> _QUOTED TEXT_:
>>>>>
A rudimentary business scenario model was created from the hierarchical organization of the web screens. Because there was a MS/SQL DBMS engine running the set of tables, the SQL schema, did
however exist and could be printed from the MS/SQL engine. The database design was then derived. A quick analysis showed that neither candidate keys or any form of referential integrity existed.

Since the database’s design represents the maximum boundary of the data that a system can collect, interrelate, and report, the database’s schema simply represents the definition of the
association’s “implemented” policy. From the design it is easy to then determine what the database can and cannot support. That is, what proof of policy executions the enterprise
is able to collect and upon which they are be able to report. Figure 1, at the end of this paper, depicts the database design. In this diagram, one-to-many relationships are depicted through an
arrow

The following is a brief list of the existing enterprise policies that were in force at the time the project started and that were not able to be supported by the database’s design.

  • Ballot’s have questions with multiple answers that are voted
  • Ballots are subject to reconsideration ballots that may result in different answers to the same questions. Votes have to be tracked by organization, committee, and representative over the
    lifetime of a project.
  • Committee offices can be vacant and have to be tracked
  • Committee office applications have to be tracked
  • Different membership classes within and between committees cause different fee structures to be active
  • Key statuses of members for dues, voting and attendance have to be tracked
  • Member companies can merge, split, etc., and attendance, votes, invoices and fees paid have to be tracked across these corporate changes
  • Payments need to be received and tracked with respect to invoice items
  • Products can be subscribed by representatives and the subscriptions can be transferred to others within the member company
  • Products of the same name have multiple prices within the same committee depending on corporate size
  • Products exist generically. Subsets of products are allocated to committees, and subsets of these can be allocated to organizations within committees.
  • Representatives can represent multiple organizations on the same or different committees

Given that data is executed policy, and given that data, not properly defined within a database, can not be collected in support of enterprise polices, then essentially, those policies can not be
proven to either exist or be proven to have been properly executed through the evidence of collected and reportable data. One could therefore assert that un-provable policies essentially do not
exit. “In database, if you cannot see it, it’s not there to be seen.”

The Plan

After the assessment was presented, the association’s staff asked for recommendations. Four tasks were suggested.

  • Create a system architecture document that acknowledged the need for a backroom system, a web presence for data from the backroom system’s database, and a committee’s
    administrative-officer system to accomplish off-line committee business in support of the various committee meetings that occur throughout the United States, Canada, and cities in some foreign
    countries.
  • Create a complete database design that reflects the known policies of the association.
  • Create a complete business scenario model that demonstrates that the business of the association can be conducted through the new database design.
<<<<<
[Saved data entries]
>>>>>
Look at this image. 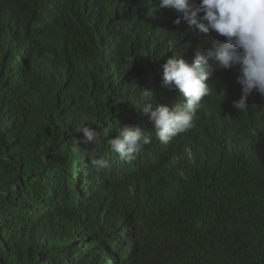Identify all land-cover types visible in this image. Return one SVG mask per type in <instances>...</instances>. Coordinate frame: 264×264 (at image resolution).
<instances>
[{
  "label": "trees",
  "instance_id": "1",
  "mask_svg": "<svg viewBox=\"0 0 264 264\" xmlns=\"http://www.w3.org/2000/svg\"><path fill=\"white\" fill-rule=\"evenodd\" d=\"M34 1L0 0V264H93L86 250L125 233L127 264H264V97L251 96L227 132L190 138V156L166 163L169 181L142 171L135 183L147 196L135 192L120 184L135 163L109 141L121 126L147 125L143 105L165 102L151 81L195 39L177 40L153 0H107L102 25L89 12L93 37L62 27L47 49L26 27ZM118 6L135 10L116 17ZM36 54L31 72L17 65ZM81 126L100 143H83ZM145 148L174 157V146ZM93 151L111 167L97 171Z\"/></svg>",
  "mask_w": 264,
  "mask_h": 264
},
{
  "label": "clouds",
  "instance_id": "2",
  "mask_svg": "<svg viewBox=\"0 0 264 264\" xmlns=\"http://www.w3.org/2000/svg\"><path fill=\"white\" fill-rule=\"evenodd\" d=\"M69 1L45 0L42 3V0H35L38 10L26 15V27L32 34L35 33L38 40H50L47 49L60 36L62 27L73 30L76 37H93L89 12L97 13L96 20L102 25L107 0H71L63 18L48 23V18ZM153 1L156 2L152 4L154 10L171 14L169 19L173 18L177 40L184 35L195 40L187 45L189 54L168 58L158 71L156 82L151 81L164 89L165 102L143 105L142 111L149 116L147 125L121 126L109 141L111 151L121 159L133 161L137 171L124 174L128 178L122 183L117 179L113 181L112 177L108 182L127 183L133 191L145 196L147 191L135 183L137 179L145 182L142 171L152 168L157 180L169 181L172 171L166 163L190 156V138L202 133L214 138L216 132H227L229 124L241 123L250 113L248 100L251 96L264 97V0ZM29 2L23 0L24 5ZM115 10L114 15L120 17L135 9L118 6ZM69 16L75 19L73 24L67 19ZM38 54L24 56L16 63L24 71L31 72ZM77 132L83 134L85 144L100 143L96 131L88 126L79 127ZM152 141L158 147L174 146V157L159 161L152 149L145 148ZM90 163L97 171L111 167L110 161L98 158L96 151L90 154ZM128 235H118L112 241L86 250L92 255L93 264H127V257L119 246L128 242Z\"/></svg>",
  "mask_w": 264,
  "mask_h": 264
}]
</instances>
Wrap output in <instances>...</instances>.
<<<<<
> _REQUESTS_:
1. In the database assessment passage, write out the stretch from "After the assessment" through "of the association.".
2. According to the database assessment passage, how many tasks were suggested after the association's staff asked for recommendations?
This material was taken from a separate source.

> _EXPECTED OUTPUTS_:
1.
After the assessment was presented, the association’s staff asked for recommendations. Four tasks were suggested.

  • Create a system architecture document that acknowledged the need for a backroom system, a web presence for data from the backroom system’s database, and a committee’s
    administrative-officer system to accomplish off-line committee business in support of the various committee meetings that occur throughout the United States, Canada, and cities in some foreign
    countries.
  • Create a complete database design that reflects the known policies of the association.

2. Four tasks were suggested.